──────── Data shown
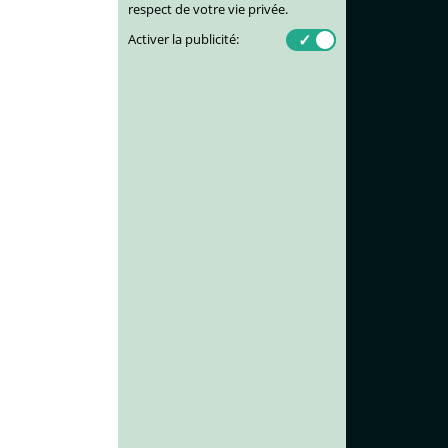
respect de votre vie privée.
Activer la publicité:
────────────────
──────── Data shown
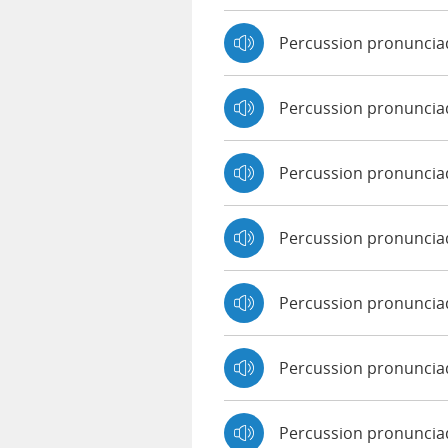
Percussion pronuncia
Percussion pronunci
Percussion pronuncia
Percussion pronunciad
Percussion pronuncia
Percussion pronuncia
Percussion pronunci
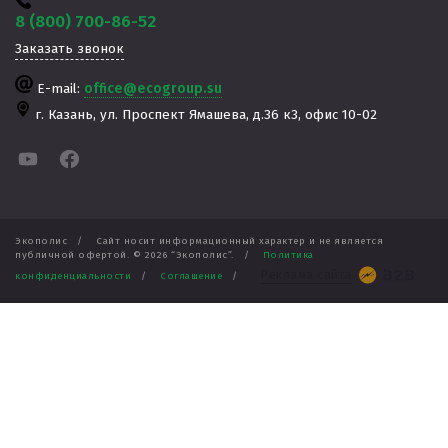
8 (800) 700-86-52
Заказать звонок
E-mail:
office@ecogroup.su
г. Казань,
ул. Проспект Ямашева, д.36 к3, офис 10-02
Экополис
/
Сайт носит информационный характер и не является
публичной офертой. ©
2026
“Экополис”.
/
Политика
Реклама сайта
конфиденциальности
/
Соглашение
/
────────────────
Please repeat the stretch of the listing from the line containing "8 (800) 700-86-52" through the line containing "Реклама сайта", both included.

Answer box |
8 (800) 700-86-52
Заказать звонок
E-mail:
office@ecogroup.su
г. Казань,
ул. Проспект Ямашева, д.36 к3, офис 10-02
Экополис
/
Сайт носит информационный характер и не является
публичной офертой. ©
2026
“Экополис”.
/
Политика
Реклама сайта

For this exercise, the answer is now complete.